Bremen - Nicht nur in Hamburg, auch in Bremen steigt die Derby-Spannung täglich. „Man spürt die Vorfreude in der ganzen Stadt“, sagt Werder-Stürmer Franco Di Santo. Der Argentinier sieht sein Team im „clasico“, wie er das Nordderby bezeichnet, in der Pflicht: „Wir wollen und müssen gewinnen.“

Dementsprechend wird auch die Bremer Ausrichtung sein. In Frankfurt ging es in Unterzahl zuletzt nur darum, das 0:0 zu halten. Nun will Werder auch vorne wieder gefährlicher sein. „Wir werden uns sicher nicht nur hinten reinstellen und den HSV das Spiel machen lassen“, kündigt Mittelfeldmann Cedric Makiadi schon mal an.

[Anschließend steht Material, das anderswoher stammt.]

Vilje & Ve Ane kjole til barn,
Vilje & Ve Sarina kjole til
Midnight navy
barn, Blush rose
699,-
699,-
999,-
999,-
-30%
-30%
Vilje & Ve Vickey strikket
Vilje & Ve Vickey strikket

Mehr Offensive heißt aber nicht gleich mehr Stürmer – im Gegenteil. Statt wie zuletzt zwei Spitzen (Nils Petersen und Di Santo) wird Werder-Trainer Robin Dutt vermutlich nur noch eine aufbieten und zum erprobten 4:2:3:1-System zurückkehren. Der Wechsel zum 4:4:2, angewandt in Frankfurt und davor gegen Gladbach, war hauptsächlich dem Fehlen von Aaron Hunt geschuldet. „Wenn Aaron ausfällt, verschiebt sich einiges“, erklärte Dutt.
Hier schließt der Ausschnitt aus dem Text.